Materials provided
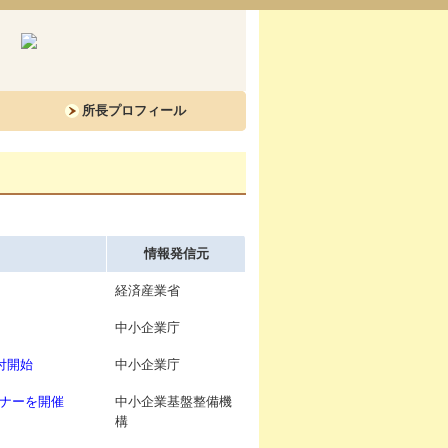
所長プロフィール
情報発信元
経済産業省
中小企業庁
付開始
中小企業庁
ナーを開催
中小企業基盤整備機
構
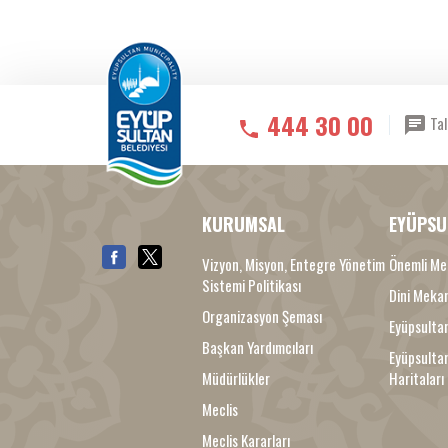
444 30 00
Tal
KURUMSAL
EYÜPSU
Vizyon, Misyon, Entegre Yönetim
Önemli Me
Sistemi Politikası
Dini Meka
Organizasyon Şeması
Eyüpsultan
Başkan Yardımcıları
Eyüpsulta
Müdürlükler
Haritaları
Meclis
Meclis Kararları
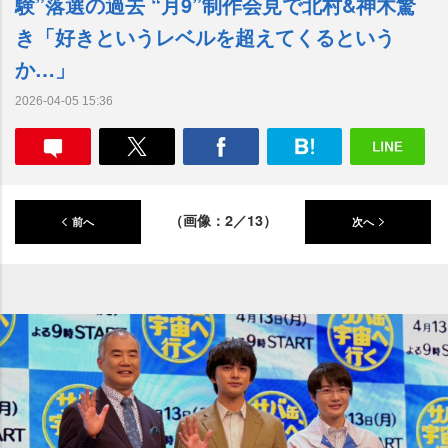
験”落選の過去 “月9”制作会見で北村&神木驚
き「好きというレベルを超えてくるという
か…」
2026-04-05 15:36
（画像：2／13）
前へ
次へ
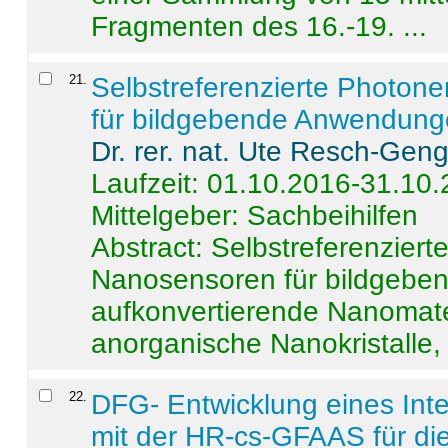
Fragmenten des 16.-19. ...
21
.
Selbstreferenzierte Photon
für bildgebende Anwendun
Dr. rer. nat. Ute Resch-Gen
Laufzeit: 01.10.2016-31.10
Mittelgeber: Sachbeihilfen
Abstract:
Selbstreferenzier
Nanosensoren für bildgeb
aufkonvertierende Nanomate
anorganische Nanokristalle, 
22
.
DFG- Entwicklung eines Int
mit der HR-cs-GFAAS für die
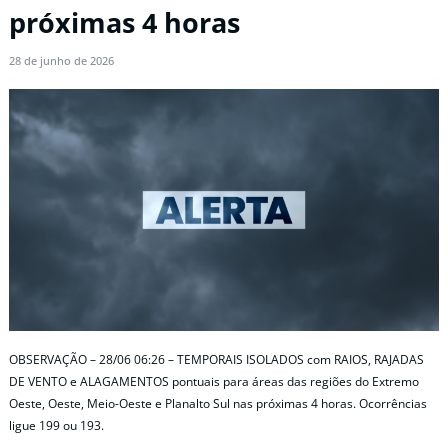
próximas 4 horas
28 de junho de 2026
OBSERVAÇÃO – 28/06 06:26 – TEMPORAIS ISOLADOS com RAIOS, RAJADAS
DE VENTO e ALAGAMENTOS pontuais para áreas das regiões do Extremo
Oeste, Oeste, Meio-Oeste e Planalto Sul nas próximas 4 horas. Ocorrências
ligue 199 ou 193.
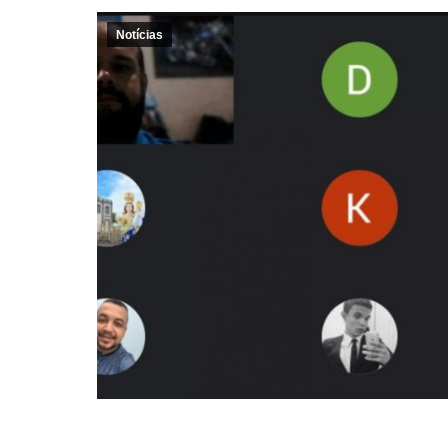
Notícias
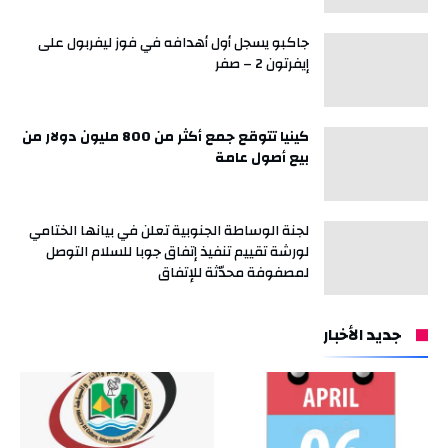
جاكبو يسجل أول أهدافه في فوز ليفربول على
إيفرتون 2 – صفر
كينيا تتوقع جمع أكثر من 800 مليون دولار من
بيع أصول عامة
لجنة الوساطة الجنوبية تعلن في بيانها الختامي
لورشة تقييم تنفيذ إتفاق جوبا للسلام التوصل
لمصفوفة محدّثة للإتفاق
جديد الأخبار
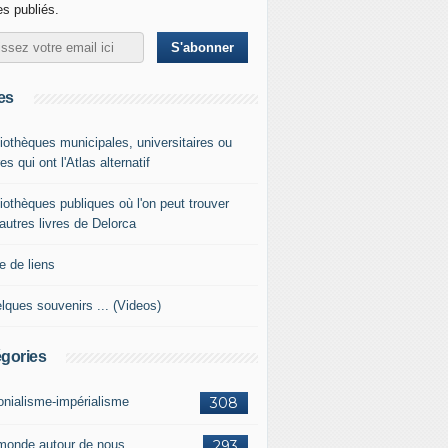
les publiés.
es
liothèques municipales, universitaires ou
es qui ont l'Atlas alternatif
liothèques publiques où l'on peut trouver
 autres livres de Delorca
e de liens
lques souvenirs ... (Videos)
gories
onialisme-impérialisme
308
monde autour de nous
293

Task requirements
Swap "Meclis" for "Konsey" wherever it appears in the text of all the rows above, and write that text out again with nothing else changed, leaving out the pictures.

Problem solution
所長プロフィール
情報発信元
経済産業省
中小企業庁
付開始
中小企業庁
ナーを開催
中小企業基盤整備機
構
444 30 00
Tal
KURUMSAL
EYÜPSU
Vizyon, Misyon, Entegre Yönetim
Önemli Me
Sistemi Politikası
Dini Meka
Organizasyon Şeması
Eyüpsultan
Başkan Yardımcıları
Eyüpsulta
Müdürlükler
Haritaları
Konsey
Konsey Kararları
験”落選の過去 “月9”制作会見で北村&神木驚
き「好きというレベルを超えてくるという
か…」
2026-04-05 15:36
（画像：2／13）
前へ
次へ
Fragmenten des 16.-19. ...
21
.
Selbstreferenzierte Photon
für bildgebende Anwendun
Dr. rer. nat. Ute Resch-Gen
Laufzeit: 01.10.2016-31.10
Mittelgeber: Sachbeihilfen
Abstract:
Selbstreferenzier
Nanosensoren für bildgeb
aufkonvertierende Nanomate
anorganische Nanokristalle, 
22
.
DFG- Entwicklung eines Int
mit der HR-cs-GFAAS für die
próximas 4 horas
28 de junho de 2026
OBSERVAÇÃO – 28/06 06:26 – TEMPORAIS ISOLADOS com RAIOS, RAJADAS
DE VENTO e ALAGAMENTOS pontuais para áreas das regiões do Extremo
Oeste, Oeste, Meio-Oeste e Planalto Sul nas próximas 4 horas. Ocorrências
ligue 199 ou 193.
Notícias
جاكبو يسجل أول أهدافه في فوز ليفربول على
إيفرتون 2 – صفر
كينيا تتوقع جمع أكثر من 800 مليون دولار من
بيع أصول عامة
لجنة الوساطة الجنوبية تعلن في بيانها الختامي
لورشة تقييم تنفيذ إتفاق جوبا للسلام التوصل
لمصفوفة محدّثة للإتفاق
جديد الأخبار
les publiés.
es
liothèques municipales, universitaires ou
es qui ont l'Atlas alternatif
liothèques publiques où l'on peut trouver
 autres livres de Delorca
e de liens
lques souvenirs ... (Videos)
gories
onialisme-impérialisme
308
monde autour de nous
293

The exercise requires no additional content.